§ **Work to be completed**: From the line that contains "The flow is" to the last line of the entries, write each line out exactly; include both ends and nothing else.

#### Extracted records

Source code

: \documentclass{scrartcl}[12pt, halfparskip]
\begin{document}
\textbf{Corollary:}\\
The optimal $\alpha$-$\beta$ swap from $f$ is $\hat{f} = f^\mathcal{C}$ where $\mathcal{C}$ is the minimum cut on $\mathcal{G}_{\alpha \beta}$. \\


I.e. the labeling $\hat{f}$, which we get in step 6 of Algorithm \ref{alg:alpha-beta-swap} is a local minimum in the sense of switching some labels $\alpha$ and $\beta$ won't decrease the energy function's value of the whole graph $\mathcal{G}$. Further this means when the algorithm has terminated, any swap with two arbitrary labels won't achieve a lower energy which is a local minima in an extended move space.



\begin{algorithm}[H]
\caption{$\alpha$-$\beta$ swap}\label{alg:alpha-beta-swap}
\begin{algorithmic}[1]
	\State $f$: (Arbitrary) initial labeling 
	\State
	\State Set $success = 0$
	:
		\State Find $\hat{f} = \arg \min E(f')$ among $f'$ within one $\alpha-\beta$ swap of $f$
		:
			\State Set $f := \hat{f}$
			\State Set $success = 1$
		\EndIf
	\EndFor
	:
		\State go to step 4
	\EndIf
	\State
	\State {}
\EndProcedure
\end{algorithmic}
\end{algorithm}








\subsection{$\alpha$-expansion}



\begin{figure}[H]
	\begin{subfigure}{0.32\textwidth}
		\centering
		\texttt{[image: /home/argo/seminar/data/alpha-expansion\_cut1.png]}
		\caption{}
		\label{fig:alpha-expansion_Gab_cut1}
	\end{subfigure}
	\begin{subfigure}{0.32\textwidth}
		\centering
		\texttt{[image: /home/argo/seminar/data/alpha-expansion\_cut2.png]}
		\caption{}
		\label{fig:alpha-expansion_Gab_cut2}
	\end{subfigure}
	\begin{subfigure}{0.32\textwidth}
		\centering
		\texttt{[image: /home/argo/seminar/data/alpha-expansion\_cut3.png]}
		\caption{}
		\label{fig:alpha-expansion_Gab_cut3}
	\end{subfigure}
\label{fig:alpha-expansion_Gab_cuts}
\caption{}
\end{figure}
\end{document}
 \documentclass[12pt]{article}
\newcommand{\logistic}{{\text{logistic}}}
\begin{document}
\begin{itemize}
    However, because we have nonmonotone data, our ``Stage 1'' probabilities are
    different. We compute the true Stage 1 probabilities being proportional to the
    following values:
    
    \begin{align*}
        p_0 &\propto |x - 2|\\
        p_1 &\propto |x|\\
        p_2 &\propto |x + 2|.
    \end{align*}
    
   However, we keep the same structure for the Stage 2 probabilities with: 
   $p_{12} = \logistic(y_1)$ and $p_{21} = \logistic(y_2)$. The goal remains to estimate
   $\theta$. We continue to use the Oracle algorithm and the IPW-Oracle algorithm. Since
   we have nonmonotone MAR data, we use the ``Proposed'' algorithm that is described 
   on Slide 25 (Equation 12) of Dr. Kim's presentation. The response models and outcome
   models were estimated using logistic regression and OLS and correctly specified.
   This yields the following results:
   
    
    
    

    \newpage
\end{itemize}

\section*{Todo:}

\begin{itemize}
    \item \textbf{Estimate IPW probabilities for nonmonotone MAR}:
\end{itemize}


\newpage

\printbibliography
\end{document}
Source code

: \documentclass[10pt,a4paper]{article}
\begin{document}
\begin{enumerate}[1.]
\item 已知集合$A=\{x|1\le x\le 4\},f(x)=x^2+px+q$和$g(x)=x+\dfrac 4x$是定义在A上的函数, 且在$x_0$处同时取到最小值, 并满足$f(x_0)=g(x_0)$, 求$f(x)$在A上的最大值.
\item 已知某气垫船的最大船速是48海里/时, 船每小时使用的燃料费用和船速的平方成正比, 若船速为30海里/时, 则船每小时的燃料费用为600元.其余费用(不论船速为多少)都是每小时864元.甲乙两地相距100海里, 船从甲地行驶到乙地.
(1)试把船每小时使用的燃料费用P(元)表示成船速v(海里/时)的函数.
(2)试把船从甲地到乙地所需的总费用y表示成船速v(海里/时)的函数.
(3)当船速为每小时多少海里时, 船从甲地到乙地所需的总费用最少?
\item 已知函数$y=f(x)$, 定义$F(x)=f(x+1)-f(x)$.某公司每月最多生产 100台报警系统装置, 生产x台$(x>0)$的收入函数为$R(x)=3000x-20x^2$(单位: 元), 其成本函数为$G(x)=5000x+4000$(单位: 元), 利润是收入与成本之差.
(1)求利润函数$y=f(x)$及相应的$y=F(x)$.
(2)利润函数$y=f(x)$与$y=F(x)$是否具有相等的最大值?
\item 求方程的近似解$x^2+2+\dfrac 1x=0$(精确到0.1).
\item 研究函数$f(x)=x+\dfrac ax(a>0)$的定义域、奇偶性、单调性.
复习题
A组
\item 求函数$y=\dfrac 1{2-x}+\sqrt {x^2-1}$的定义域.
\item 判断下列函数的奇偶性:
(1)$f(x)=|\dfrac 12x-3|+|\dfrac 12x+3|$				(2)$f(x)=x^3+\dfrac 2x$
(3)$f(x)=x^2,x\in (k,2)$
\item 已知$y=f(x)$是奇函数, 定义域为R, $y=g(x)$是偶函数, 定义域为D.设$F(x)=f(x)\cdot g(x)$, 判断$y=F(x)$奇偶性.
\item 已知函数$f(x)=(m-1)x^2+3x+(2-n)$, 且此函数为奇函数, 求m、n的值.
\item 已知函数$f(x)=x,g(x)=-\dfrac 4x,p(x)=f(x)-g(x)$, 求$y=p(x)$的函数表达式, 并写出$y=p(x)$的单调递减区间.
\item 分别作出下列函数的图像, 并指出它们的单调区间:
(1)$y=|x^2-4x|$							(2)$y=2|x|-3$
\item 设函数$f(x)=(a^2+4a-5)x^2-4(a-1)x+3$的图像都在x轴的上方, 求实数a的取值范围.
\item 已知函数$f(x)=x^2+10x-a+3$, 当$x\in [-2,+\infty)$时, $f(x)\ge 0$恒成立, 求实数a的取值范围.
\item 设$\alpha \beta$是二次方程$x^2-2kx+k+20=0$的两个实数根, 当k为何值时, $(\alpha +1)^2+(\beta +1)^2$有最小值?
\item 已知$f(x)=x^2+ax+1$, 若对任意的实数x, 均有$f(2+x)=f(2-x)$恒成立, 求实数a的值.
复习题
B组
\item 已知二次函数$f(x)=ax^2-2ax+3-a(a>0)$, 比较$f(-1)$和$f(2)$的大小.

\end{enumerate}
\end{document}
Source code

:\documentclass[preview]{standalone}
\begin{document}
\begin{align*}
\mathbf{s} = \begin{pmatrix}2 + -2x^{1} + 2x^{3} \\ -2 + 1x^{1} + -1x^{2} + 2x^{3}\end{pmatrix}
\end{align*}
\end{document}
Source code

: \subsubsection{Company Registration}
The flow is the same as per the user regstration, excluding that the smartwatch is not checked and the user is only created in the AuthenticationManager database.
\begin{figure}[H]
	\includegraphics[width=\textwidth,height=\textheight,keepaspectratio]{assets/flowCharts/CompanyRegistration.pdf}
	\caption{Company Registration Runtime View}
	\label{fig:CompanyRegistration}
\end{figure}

########

§ **Exercise result**:
The flow is the same as per the user regstration, excluding that the smartwatch is not checked and the user is only created in the AuthenticationManager database.
\begin{figure}[H]
	\includegraphics[width=\textwidth,height=\textheight,keepaspectratio]{assets/flowCharts/CompanyRegistration.pdf}
	\caption{Company Registration Runtime View}
	\label{fig:CompanyRegistration}
\end{figure}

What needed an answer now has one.